A woman speaks on her iPhone as she walks on a busy street in downtown Shanghai September 10, 2013. REUTERS/Aly Song/File Photo

Canadians continue to pay some of the highest rates for wireless service in the G7 and Australia, according to a study commissioned by the CRTC and released Thursday.

The study, which was carried out by Nordicity Group for the telecom regulator, found that Canadians looking for 150 minutes of monthly mobile service paid more than consumers in every other G7 country and Australia.

That entry-level wireless package costs an average of $41.08 a month in Canada. By way of comparison, the cheapest price for that level of service cost just $17.15 in Germany.

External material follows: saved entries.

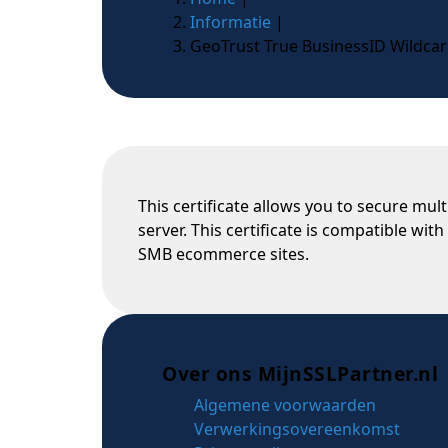
Informatie
|
GeoTrust True BusinessID Wildca
This certificate allows you to secure mu
server. This certificate is compatible wi
SMB ecommerce sites.
Over ons MijnSSLPartner.nl
Algemene voorwaarden
Verwerkingsovereenkomst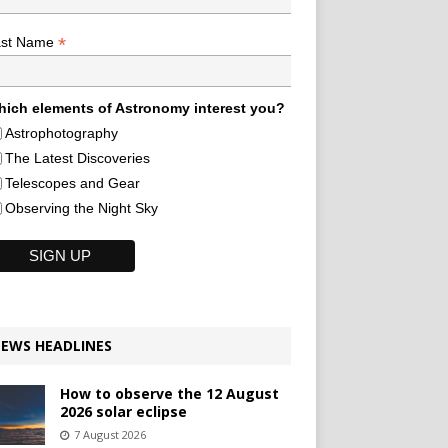
*
ast Name
ich elements of Astronomy interest you?
Astrophotography
The Latest Discoveries
Telescopes and Gear
Observing the Night Sky
EWS HEADLINES
How to observe the 12 August
2026 solar eclipse
7 August 2026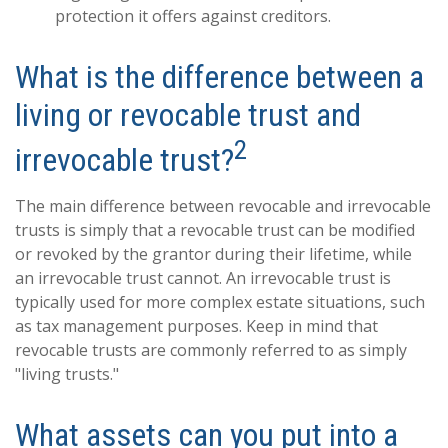
protection it offers against creditors.
What is the difference between a
living or revocable trust and
2
irrevocable trust?
The main difference between revocable and irrevocable
trusts is simply that a revocable trust can be modified
or revoked by the grantor during their lifetime, while
an irrevocable trust cannot. An irrevocable trust is
typically used for more complex estate situations, such
as tax management purposes. Keep in mind that
revocable trusts are commonly referred to as simply
"living trusts."
What assets can you put into a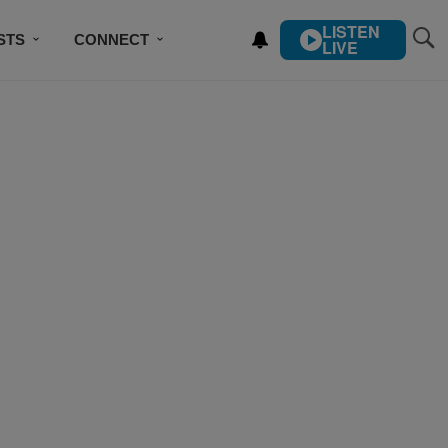
LISTEN
STS
CONNECT
LIVE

When Canadians needed more service — 450 minutes of wireless service and 300 text messages — they fared a bit better in the international comparison. Canadians paid an average of $48.77 a month for that level of service, while Americans paid an average of $51.64 and Japanese consumers paid one cent more than Canadians. French wireless customers paid the least — $24.17.

At each of four other levels of higher-service options, topping out at unlimited talk and text and 10 GB of data, Canadians were paying the second-highest price among the eight countries the study looked at. The U.K. was the cheapest.

Land-lines cheapest

The only time Canadian phone users scored a relative break was if they used landlines. Canadians paid an average of $39.52 a month for a basic package that included a modest amount of long-distance usage. Five other countries were more expensive than Canada.

The survey also found that Canadians tended to pay higher monthly bills for fixed and mobile broadband internet service than some other countries in the study. But Canada was not in the most expensive spot in any internet usage category, and at every service level, Canadians paid less than American internet users for similar amounts of data.

The Nordicity study surveyed service providers in six cities in Canada, four cities in the U.S., and one city in each of Australia, the U.K., France, Italy, Germany and Japan.